# [PROBLEM]
All of the data is to be set down again without any alteration.

# [DATA BLOCK]
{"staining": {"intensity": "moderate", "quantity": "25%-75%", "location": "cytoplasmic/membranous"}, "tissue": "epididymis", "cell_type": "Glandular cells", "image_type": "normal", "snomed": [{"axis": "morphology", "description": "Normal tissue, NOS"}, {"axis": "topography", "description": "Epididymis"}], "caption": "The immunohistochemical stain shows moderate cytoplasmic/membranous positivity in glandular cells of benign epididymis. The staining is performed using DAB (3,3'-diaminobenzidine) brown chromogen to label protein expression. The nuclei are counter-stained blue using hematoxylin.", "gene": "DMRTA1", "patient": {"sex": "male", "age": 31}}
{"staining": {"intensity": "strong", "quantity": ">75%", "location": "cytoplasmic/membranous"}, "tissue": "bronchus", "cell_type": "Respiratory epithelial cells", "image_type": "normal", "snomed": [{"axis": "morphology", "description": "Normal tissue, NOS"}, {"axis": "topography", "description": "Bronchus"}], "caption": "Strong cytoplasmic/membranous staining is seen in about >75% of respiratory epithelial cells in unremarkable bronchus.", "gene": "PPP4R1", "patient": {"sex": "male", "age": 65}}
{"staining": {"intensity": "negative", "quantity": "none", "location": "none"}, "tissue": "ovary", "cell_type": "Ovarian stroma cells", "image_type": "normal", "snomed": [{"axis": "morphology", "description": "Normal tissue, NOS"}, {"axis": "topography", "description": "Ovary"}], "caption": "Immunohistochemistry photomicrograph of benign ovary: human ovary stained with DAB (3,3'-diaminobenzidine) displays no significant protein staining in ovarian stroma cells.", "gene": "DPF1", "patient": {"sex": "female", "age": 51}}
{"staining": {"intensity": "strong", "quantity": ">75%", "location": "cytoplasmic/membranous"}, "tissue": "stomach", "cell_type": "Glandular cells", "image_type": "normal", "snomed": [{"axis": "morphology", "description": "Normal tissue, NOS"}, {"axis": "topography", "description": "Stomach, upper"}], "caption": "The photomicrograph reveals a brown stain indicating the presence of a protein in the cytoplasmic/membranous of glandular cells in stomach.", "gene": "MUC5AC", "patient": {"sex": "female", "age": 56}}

# [EXERCISE OUTPUT]
{"staining": {"intensity": "moderate", "quantity": "25%-75%", "location": "cytoplasmic/membranous"}, "tissue": "epididymis", "cell_type": "Glandular cells", "image_type": "normal", "snomed": [{"axis": "morphology", "description": "Normal tissue, NOS"}, {"axis": "topography", "description": "Epididymis"}], "caption": "The immunohistochemical stain shows moderate cytoplasmic/membranous positivity in glandular cells of benign epididymis. The staining is performed using DAB (3,3'-diaminobenzidine) brown chromogen to label protein expression. The nuclei are counter-stained blue using hematoxylin.", "gene": "DMRTA1", "patient": {"sex": "male", "age": 31}}
{"staining": {"intensity": "strong", "quantity": ">75%", "location": "cytoplasmic/membranous"}, "tissue": "bronchus", "cell_type": "Respiratory epithelial cells", "image_type": "normal", "snomed": [{"axis": "morphology", "description": "Normal tissue, NOS"}, {"axis": "topography", "description": "Bronchus"}], "caption": "Strong cytoplasmic/membranous staining is seen in about >75% of respiratory epithelial cells in unremarkable bronchus.", "gene": "PPP4R1", "patient": {"sex": "male", "age": 65}}
{"staining": {"intensity": "negative", "quantity": "none", "location": "none"}, "tissue": "ovary", "cell_type": "Ovarian stroma cells", "image_type": "normal", "snomed": [{"axis": "morphology", "description": "Normal tissue, NOS"}, {"axis": "topography", "description": "Ovary"}], "caption": "Immunohistochemistry photomicrograph of benign ovary: human ovary stained with DAB (3,3'-diaminobenzidine) displays no significant protein staining in ovarian stroma cells.", "gene": "DPF1", "patient": {"sex": "female", "age": 51}}
{"staining": {"intensity": "strong", "quantity": ">75%", "location": "cytoplasmic/membranous"}, "tissue": "stomach", "cell_type": "Glandular cells", "image_type": "normal", "snomed": [{"axis": "morphology", "description": "Normal tissue, NOS"}, {"axis": "topography", "description": "Stomach, upper"}], "caption": "The photomicrograph reveals a brown stain indicating the presence of a protein in the cytoplasmic/membranous of glandular cells in stomach.", "gene": "MUC5AC", "patient": {"sex": "female", "age": 56}}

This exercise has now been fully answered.